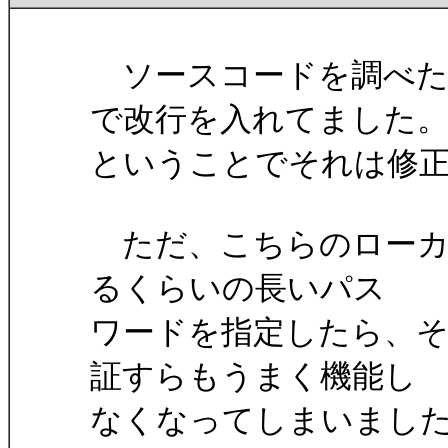
ソースコードを調べたら
で改行を入れてました
ということでそれは修
ただ、こちらのローカ
るくらいの長いパス
ワードを指定したら、そ
証すらもうまく機能し
なくなってしまいまし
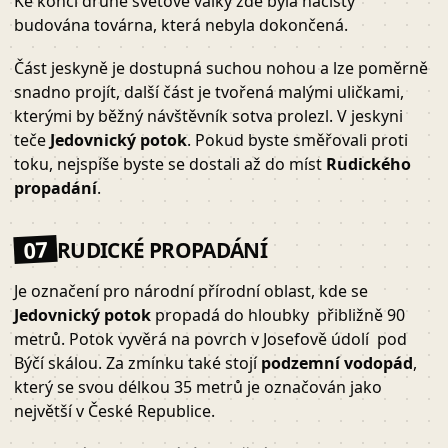
Ke konci druhé světové války zde byla nacisty
budována továrna, která nebyla dokončená.
Část jeskyně je dostupná suchou nohou a lze poměrně
snadno projít, další část je tvořená malými uličkami,
kterými by běžný návštěvník sotva prolezl. V jeskyni
teče
Jedovnický potok
. Pokud byste směřovali proti
toku, nejspíše byste se dostali až do míst
Rudického
propadání
.
07
RUDICKÉ PROPADÁNÍ
Je označení pro národní přírodní oblast, kde se
Jedovnický potok
propadá do hloubky přibližně 90
metrů. Potok vyvěrá na povrch v Josefově údolí pod
Býčí skálou. Za zmínku také stojí
podzemní vodopád
,
který se svou délkou 35 metrů je označován jako
největší v České Republice.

# What you have to do
Every record above should be transcribed exactly; the pictures stay out of the copy.

# The completed task
ソースコードを調べたら
で改行を入れてました
ということでそれは修
ただ、こちらのローカ
るくらいの長いパス
ワードを指定したら、そ
証すらもうまく機能し
なくなってしまいまし
Ke konci druhé světové války zde byla nacisty
budována továrna, která nebyla dokončená.
Část jeskyně je dostupná suchou nohou a lze poměrně
snadno projít, další část je tvořená malými uličkami,
kterými by běžný návštěvník sotva prolezl. V jeskyni
teče
Jedovnický potok
. Pokud byste směřovali proti
toku, nejspíše byste se dostali až do míst
Rudického
propadání
.
07
RUDICKÉ PROPADÁNÍ
Je označení pro národní přírodní oblast, kde se
Jedovnický potok
propadá do hloubky přibližně 90
metrů. Potok vyvěrá na povrch v Josefově údolí pod
Býčí skálou. Za zmínku také stojí
podzemní vodopád
,
který se svou délkou 35 metrů je označován jako
největší v České Republice.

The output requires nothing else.